Desde tiempos inmemoriales, el tabaco se ha utilizado como remedio espiritual, disfrute social o como acto de reflexión y de pausa, según el contexto histórico en el que nos hallemos.

Sin ir más lejos, los indígenas de América han consumido tabaco durante siglos, que lo utilizaban con fines rituales y/o medicinales. Los aztecas empleaban calor y tabaco molido para curar las mordeduras de serpiente. Los mayas hacían uso de sus hojas para sanar heridas. Los nativos que poblaban los Estados Unidos hacían servir “la pipa de la paz”, cuya práctica era una forma de comunión grupal para dejar de lado las desavenencias.

En Europa se popularizó a raíz de Jean Nicot, médico francés del siglo XVI, que empleó la hoja del tabaco para aliviar las migrañas que padecía Catalina de Médicis, esposa del rey Enrique II. Por aquel entonces, al tabaco se le conocía como “hierba santa o hierba para todos los males”, término acuñado en el libro Historia medicinal de las cosas que se traen de nuestras Indias Occidentales, publicado en Sevilla en 1580 y en el cual el físico botánico Nicolás Monardes recomienda el tabaco como cura para 36 enfermedades.

Otro documento que da fe de sus bondades es la Disertación sobre la naturaleza y efectos del tabaco de Hipólito Unanue, publicado en Perú en 1792, donde afirma que «los unos consideran al tabaco como el remedio universal y la yerba más privilegiada de cuantas abriga la naturaleza en su fecundo seno”, haciéndose eco de la veneración que la planta gozaba entre los nativos americanos.

Los lapones de Suecia aplicaban ceniza de tabaco para curar la calvicie y recuperar el pelo perdido. No hace muchos años, en Holanda se usaban hojas de tabaco contra el dolor de muelas.

Si avanzamos hasta el siglo XXI, podríamos decir que las cualidades de los puros han evolucionado a la par que la sociedad. El ritual del encendido y degustación es un oasis que nos aísla de las prisas y contratiempos. Siempre está presente en las grandes ocasiones y es un compañero fiel en los momentos de relajación y placer.

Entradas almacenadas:
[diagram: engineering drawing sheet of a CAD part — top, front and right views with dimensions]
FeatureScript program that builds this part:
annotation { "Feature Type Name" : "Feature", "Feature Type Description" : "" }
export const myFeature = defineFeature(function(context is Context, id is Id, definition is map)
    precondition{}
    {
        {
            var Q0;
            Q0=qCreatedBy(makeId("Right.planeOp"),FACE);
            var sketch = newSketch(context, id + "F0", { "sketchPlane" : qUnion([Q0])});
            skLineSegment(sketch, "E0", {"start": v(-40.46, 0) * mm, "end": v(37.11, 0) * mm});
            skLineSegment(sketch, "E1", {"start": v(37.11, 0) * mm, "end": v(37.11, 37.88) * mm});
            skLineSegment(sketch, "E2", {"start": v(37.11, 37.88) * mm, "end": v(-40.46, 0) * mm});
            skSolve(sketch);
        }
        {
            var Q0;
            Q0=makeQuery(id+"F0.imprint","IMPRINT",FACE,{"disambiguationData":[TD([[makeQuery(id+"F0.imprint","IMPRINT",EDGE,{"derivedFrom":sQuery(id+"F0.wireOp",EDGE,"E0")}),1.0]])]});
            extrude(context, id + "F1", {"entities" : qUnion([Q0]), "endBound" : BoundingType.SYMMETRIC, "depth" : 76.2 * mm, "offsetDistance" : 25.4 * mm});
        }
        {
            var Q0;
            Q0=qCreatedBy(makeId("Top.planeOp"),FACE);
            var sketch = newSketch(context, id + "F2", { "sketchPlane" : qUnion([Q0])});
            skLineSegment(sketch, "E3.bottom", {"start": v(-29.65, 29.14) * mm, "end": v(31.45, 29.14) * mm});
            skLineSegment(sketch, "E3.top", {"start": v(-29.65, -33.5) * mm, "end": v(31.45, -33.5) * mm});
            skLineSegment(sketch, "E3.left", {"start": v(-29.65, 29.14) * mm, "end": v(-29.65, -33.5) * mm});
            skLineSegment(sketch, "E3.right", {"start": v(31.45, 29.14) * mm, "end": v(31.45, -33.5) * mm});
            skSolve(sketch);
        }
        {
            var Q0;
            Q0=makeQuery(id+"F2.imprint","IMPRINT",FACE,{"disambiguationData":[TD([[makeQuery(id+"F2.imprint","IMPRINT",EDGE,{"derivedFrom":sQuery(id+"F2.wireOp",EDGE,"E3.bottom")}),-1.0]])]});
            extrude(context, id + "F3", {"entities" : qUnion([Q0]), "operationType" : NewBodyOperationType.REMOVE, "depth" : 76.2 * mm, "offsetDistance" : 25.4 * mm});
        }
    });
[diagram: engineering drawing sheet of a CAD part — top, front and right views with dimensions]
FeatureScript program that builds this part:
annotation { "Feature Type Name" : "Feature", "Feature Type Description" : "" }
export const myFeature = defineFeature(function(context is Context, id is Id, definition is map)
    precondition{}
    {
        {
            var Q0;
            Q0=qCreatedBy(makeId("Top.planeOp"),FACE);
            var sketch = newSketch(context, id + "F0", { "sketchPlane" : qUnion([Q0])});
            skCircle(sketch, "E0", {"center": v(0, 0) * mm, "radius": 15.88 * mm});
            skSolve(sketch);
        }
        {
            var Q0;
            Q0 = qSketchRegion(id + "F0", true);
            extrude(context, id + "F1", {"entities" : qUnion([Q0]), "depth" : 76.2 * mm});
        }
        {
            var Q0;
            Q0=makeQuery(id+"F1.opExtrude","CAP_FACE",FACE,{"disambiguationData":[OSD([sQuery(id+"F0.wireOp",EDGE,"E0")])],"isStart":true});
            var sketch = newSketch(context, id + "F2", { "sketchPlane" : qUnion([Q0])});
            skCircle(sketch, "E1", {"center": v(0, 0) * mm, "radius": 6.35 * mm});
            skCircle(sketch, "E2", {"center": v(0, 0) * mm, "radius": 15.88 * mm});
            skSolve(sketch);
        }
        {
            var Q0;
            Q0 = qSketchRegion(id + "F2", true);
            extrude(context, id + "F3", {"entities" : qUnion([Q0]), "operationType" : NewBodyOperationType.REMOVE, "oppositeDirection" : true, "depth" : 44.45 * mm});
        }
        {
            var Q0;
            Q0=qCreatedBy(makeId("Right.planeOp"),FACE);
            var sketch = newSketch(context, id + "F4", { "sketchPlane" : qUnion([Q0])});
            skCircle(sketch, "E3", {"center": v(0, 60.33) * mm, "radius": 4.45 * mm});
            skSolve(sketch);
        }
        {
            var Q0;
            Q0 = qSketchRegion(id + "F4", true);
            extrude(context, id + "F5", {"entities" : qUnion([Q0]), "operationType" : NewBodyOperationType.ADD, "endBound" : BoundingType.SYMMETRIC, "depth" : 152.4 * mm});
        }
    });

● **Lista de tareas**
(1) Resume en dos oraciones el texto sobre el tabaco.
(2) Edita el fragmento del texto sobre el tabaco que va desde "Desde tiempos inmemoriales, el" hasta "que nos hallemos." y cambia "pausa" por "descanso".
(3) Según el texto sobre el tabaco, ¿con qué fin empleaban los aztecas el calor y el tabaco molido?

● **Respuestas de tareas**
(1) Desde tiempos inmemoriales, el tabaco ha servido como remedio, disfrute social o pausa reflexiva: los indígenas de América lo usaban con fines rituales y medicinales, y en Europa se popularizó a raíz de Jean Nicot. Obras como las de Nicolás Monardes e Hipólito Unanue lo presentaron como cura de muchos males, y en el siglo XXI el ritual de encender y degustar un puro aísla de las prisas y acompaña en grandes ocasiones y momentos de relajación.

(2)
Desde tiempos inmemoriales, el tabaco se ha utilizado como remedio espiritual, disfrute social o como acto de reflexión y de descanso, según el contexto histórico en el que nos hallemos.

(3) Para curar las mordeduras de serpiente.